● WORK TO COMPLETE
Where a line contains the word "lines", copy that line from the records below.

● Collected data entries
"""

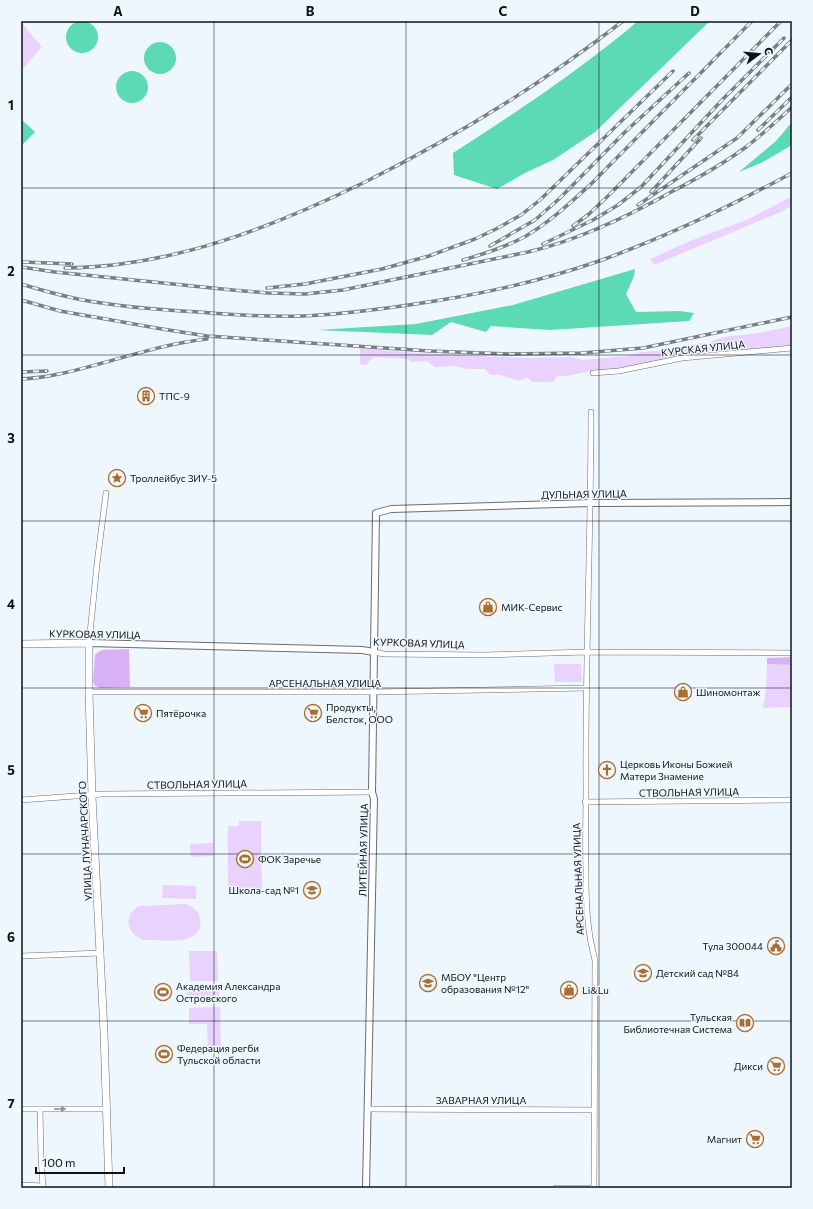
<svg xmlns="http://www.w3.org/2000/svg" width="813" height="1209" font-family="Commissioner,sans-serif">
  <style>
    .green { fill: #ead2fe }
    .forest { fill: #d7b1f4 }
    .water { fill: #5cdab4 }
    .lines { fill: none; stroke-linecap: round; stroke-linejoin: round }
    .minor-casing { stroke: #656e75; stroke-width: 6 }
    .tertiary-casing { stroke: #656e75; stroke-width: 8 }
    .secondary-casing { stroke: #656e75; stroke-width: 8 }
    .minor { stroke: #fff; stroke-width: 5 }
    .tertiary { stroke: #fff; stroke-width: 6 }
    .secondary { stroke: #fff; stroke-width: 7 }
    .rail-casing { stroke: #797f84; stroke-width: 3.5 }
    .rail { stroke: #eff7fe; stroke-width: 2; stroke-dasharray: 6; stroke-linecap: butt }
    .oneway { fill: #939596 }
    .grid { fill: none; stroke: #0f1315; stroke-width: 1; stroke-opacity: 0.55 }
    .labels { text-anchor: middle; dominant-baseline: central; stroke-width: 3; stroke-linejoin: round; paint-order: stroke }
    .street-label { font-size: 10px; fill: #0f1315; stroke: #eff7fe }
    .poi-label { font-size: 10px; fill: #0f1315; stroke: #eff7fe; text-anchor: start }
    .neatline { fill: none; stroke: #0f1315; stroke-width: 1.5 }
    .grid-label { font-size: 13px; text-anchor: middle; font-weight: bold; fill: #0f1315 }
  </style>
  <rect width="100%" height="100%" fill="#eff7fe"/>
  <g class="green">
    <polygon points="21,22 42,47 21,71"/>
    <polygon points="792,196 792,205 783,211 654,265 650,259 690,241 749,219"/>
    <path d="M792,326V345L721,352L717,350H708L702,354L683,355L619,369L590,371L567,376H557L553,382H533L527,377C518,384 510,377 500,375C496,375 493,375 490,375L485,369H468L453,366L435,367L427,361L412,362L408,359L376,357L371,359L367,365L360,364V348L416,353L525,358L571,357L583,360L627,356L643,352L679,349L700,343L708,344C720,335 736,336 751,334C765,332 778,329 792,326Z"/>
    <polygon points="554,664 581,664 582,682 555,682"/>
    <polygon points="767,664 792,665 792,707 763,708 766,688"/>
    <polygon points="239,821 261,821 262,892 228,893 228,826 239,826"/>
    <polygon points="213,843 213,856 191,857 190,844"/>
    <polygon points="163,885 196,886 196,899 162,898"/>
    <path d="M185,904C203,908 207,930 189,938C181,942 154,940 144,940C127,935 122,915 139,906Z"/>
    <polygon points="189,951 217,951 218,981 190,981"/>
    <rect x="187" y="987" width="32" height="16"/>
    <polygon points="220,1007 221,1053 208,1053 207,1024 189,1024 189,1008"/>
  </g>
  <g class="forest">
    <polygon points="129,649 130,687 101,688 95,686 93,682 95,655 98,652 102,650"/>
    <polygon points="792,657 792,665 767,664 767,658"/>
  </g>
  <g class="water">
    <circle cx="82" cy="37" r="16"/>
    <path d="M638,21H710L595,132L553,160L525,173L497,189L454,175L453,153C517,112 580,70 638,21Z"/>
    <circle cx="160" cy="58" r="16"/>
    <circle cx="132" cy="87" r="16"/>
    <polygon points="21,119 35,132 21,146"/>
    <polygon points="792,122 792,145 761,163 739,172 776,141"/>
    <polygon points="635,269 634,276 626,294 636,312 680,311 694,313 689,321 550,330 491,326 486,332 451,322 432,335 317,330 416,324 513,305"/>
  </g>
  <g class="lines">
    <g class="minor-casing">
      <g id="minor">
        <polyline points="593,373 619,371 682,358 792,348"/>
        <path d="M591,412C591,537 585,663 586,788C586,816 585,845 586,873C586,903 587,931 595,960L594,1188"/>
        <polyline points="89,643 97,564 106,493"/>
        <polyline points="374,652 384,654 485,655 587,652 792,653"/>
        <polyline points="89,692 374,692 586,688"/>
        <polyline points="21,800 103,794 372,792"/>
        <polyline points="585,802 792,800"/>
        <polyline points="21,956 101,953"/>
        <polyline points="21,1109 107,1109"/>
        <polyline points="40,1109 41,1156 43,1188"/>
        <polyline points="368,1109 593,1110"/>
        <polyline points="21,1185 43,1186"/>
        <polyline points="556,1188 594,1188"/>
      </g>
    </g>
    <g class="tertiary-casing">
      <g id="tertiary">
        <polyline points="89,643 362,650 374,652"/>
        <polyline points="366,1188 374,799 372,792 376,513 391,509 591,503 792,502"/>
      </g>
    </g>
    <g class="secondary-casing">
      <polyline id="secondary" points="21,644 89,643 89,692 92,796 104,1032 109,1188"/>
    </g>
    <use href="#minor" class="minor"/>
    <use href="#tertiary" class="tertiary"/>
    <use href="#secondary" class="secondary"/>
    <g class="rail-casing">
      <g id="rail">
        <polyline points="758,130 792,97"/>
        <polyline points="693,140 792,40"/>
        <polyline points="651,192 701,138"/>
        <polyline points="638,205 737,138 792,84"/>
        <polyline points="573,226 589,214 609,195 781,21"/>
        <polyline points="543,244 593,220 618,205 641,187 723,99 784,38"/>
        <polyline points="490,246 535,220 559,199 625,132 689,73"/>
        <path d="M463,260C484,254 506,247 526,236C550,222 570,203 590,185L752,21"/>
        <polyline points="23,262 72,264"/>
        <path d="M21,267L55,272L232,290L268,293L305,294L343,290L528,252C579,240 627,217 673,191C698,178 723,164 746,147C762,135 777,121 792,107"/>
        <path d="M65,268C171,267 271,228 365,182C456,137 543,83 623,21"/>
        <path d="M21,284C41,290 62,296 83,300C121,307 161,310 199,312C234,315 269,317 303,316C348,314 391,308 435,301C492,292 548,279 602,260C668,236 731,206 792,173"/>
        <polyline points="267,288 305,284 382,269 429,256 475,239 498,228 521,215 540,200 673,71"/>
        <polyline points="21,300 60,311 162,329 207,336 430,351 509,354 582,353 643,348 792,317"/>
        <polyline points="21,372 47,371"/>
        <path d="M21,379C48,378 73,371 99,364C135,354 170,343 207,339"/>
      </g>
    </g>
    <use href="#rail" class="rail"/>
  </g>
  <defs><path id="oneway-solid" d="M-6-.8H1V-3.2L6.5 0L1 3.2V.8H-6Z"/></defs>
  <use class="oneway" href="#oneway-solid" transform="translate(60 1109) rotate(-1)"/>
  <path class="grid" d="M214,21V1188M406,21V1188M599,21V1188M21,188H792M21,355H792M21,521H792M21,688H792M21,854H792M21,1021H792"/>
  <defs>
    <g id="building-ring" transform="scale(0.9)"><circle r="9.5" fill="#eff7fe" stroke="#aa6f2f" stroke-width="1.5"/><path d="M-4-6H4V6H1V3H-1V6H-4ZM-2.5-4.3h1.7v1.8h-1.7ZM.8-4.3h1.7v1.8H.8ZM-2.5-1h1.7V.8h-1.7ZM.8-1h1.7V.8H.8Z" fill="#aa6f2f"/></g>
    <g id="sight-ring" transform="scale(0.9)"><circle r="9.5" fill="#eff7fe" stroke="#aa6f2f" stroke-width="1.5"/><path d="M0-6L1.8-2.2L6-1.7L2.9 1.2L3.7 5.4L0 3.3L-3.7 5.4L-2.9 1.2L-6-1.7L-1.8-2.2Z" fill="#aa6f2f"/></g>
    <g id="shop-ring" transform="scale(0.9)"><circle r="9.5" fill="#eff7fe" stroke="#aa6f2f" stroke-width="1.5"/><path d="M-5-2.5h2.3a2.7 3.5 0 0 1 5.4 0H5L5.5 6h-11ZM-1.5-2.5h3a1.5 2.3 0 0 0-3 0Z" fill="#aa6f2f"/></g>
    <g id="supermarket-ring" transform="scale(0.9)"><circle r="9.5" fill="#eff7fe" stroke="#aa6f2f" stroke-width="1.5"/><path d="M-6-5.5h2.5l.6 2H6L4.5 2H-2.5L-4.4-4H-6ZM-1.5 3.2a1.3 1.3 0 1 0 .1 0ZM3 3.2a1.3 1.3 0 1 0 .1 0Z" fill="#aa6f2f"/></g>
    <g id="church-ring" transform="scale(0.9)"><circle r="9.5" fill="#eff7fe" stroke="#aa6f2f" stroke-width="1.5"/><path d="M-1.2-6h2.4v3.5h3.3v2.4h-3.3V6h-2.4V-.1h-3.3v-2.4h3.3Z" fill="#aa6f2f"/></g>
    <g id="stadium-ring" transform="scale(0.9)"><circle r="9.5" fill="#eff7fe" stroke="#aa6f2f" stroke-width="1.5"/><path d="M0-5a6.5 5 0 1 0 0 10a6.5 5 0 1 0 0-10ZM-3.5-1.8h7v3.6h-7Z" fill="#aa6f2f"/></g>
    <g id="school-ring" transform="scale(0.9)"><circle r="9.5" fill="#eff7fe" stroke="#aa6f2f" stroke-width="1.5"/><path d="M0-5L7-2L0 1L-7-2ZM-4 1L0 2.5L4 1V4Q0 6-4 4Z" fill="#aa6f2f"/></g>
    <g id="civic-ring" transform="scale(0.9)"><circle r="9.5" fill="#eff7fe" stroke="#aa6f2f" stroke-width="1.5"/><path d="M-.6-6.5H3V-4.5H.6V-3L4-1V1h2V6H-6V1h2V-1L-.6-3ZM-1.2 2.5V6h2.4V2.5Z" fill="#aa6f2f"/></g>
    <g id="library-ring" transform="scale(0.9)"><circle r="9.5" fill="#eff7fe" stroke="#aa6f2f" stroke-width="1.5"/><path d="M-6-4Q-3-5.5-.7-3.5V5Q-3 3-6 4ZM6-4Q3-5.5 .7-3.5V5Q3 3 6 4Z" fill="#aa6f2f"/></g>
  </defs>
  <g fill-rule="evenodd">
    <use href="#building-ring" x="146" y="396"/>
    <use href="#sight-ring" x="117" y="478"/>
    <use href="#shop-ring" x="488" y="607"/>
    <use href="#shop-ring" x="683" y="692"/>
    <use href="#supermarket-ring" x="143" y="713"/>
    <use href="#supermarket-ring" x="313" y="713"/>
    <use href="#church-ring" x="607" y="770"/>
    <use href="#stadium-ring" x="245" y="859"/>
    <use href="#school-ring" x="312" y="890"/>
    <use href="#civic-ring" x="776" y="946"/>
    <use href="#school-ring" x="643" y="973"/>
    <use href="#school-ring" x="428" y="983"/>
    <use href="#shop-ring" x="569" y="990"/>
    <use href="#stadium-ring" x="163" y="992"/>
    <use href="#library-ring" x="745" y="1023"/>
    <use href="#stadium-ring" x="164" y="1054"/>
    <use href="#supermarket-ring" x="776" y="1066"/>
    <use href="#supermarket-ring" x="755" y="1139"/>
  </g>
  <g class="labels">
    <g class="street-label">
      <text transform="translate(703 348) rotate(-6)">КУРСКАЯ УЛИЦА</text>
      <text transform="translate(584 494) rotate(-1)">ДУЛЬНАЯ УЛИЦА</text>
      <text transform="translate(95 634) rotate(1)">КУРКОВАЯ УЛИЦА</text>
      <text transform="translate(419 643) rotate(2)">КУРКОВАЯ УЛИЦА</text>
      <text x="325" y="683">АРСЕНАЛЬНАЯ УЛИЦА</text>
      <text transform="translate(197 784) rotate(-1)">СТВОЛЬНАЯ УЛИЦА</text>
      <text transform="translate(689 792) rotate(-1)">СТВОЛЬНАЯ УЛИЦА</text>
      <text transform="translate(85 841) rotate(-93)">УЛИЦА ЛУНАЧАРСКОГО</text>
      <text transform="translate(363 850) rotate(-89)">ЛИТЕЙНАЯ УЛИЦА</text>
      <text transform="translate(578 879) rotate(-92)">АРСЕНАЛЬНАЯ УЛИЦА</text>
      <text x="481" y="1100">ЗАВАРНАЯ УЛИЦА</text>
    </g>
    <g class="poi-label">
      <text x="159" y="396">ТПС-9</text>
      <text x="130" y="478">Троллейбус ЗИУ-5</text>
      <text x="501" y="607">МИК-Сервис</text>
      <text x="696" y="692">Шиномонтаж</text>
      <text x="326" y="707">Продукты,<tspan x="326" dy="12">Белсток, ООО</tspan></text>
      <text x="156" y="713">Пятёрочка</text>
      <text x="620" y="764">Церковь Иконы Божией<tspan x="620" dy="12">Матери Знамение</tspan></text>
      <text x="258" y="859">ФОК Заречье</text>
      <text x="299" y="890" text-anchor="end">Школа-сад №1</text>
      <text x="763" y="946" text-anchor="end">Тула 300044</text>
      <text x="656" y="973">Детский сад №84</text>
      <text x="441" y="977">МБОУ "Центр<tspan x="441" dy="12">образования №12"</tspan></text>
      <text x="176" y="986">Академия Александра<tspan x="176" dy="12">Островского</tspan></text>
      <text x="582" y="990">Li&amp;Lu</text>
      <text x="732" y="1017" text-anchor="end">Тульская<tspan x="732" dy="12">Библиотечная Система</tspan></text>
      <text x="177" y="1048">Федерация регби<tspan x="177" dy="12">Тульской области</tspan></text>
      <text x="763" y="1066" text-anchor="end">Дикси</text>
      <text x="742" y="1139" text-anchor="end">Магнит</text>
    </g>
  </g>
  <rect width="813" height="1209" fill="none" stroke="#eff7fe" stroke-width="44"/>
  <g transform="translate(759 54) rotate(74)" stroke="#eff7fe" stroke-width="3" paint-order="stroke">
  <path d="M0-3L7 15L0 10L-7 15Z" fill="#0f1315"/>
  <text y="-6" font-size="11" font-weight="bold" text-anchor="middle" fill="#0f1315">С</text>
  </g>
  <path d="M36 1167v6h88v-6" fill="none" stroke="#0f1315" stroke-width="2"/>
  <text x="42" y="1167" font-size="12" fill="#0f1315" stroke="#eff7fe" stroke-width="3" paint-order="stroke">100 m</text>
  <rect x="22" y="22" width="769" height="1165" class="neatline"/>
  <g class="grid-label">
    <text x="118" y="16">A</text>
    <text x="310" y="16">B</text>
    <text x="503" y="16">C</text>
    <text x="695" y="16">D</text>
    <text x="11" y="110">1</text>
    <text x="11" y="276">2</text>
    <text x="11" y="443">3</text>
    <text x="11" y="609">4</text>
    <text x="11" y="775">5</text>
    <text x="11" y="942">6</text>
    <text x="11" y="1108">7</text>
  </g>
</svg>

"""

● EXERCISE SOLUTION
    .lines { fill: none; stroke-linecap: round; stroke-linejoin: round }
  <g class="lines">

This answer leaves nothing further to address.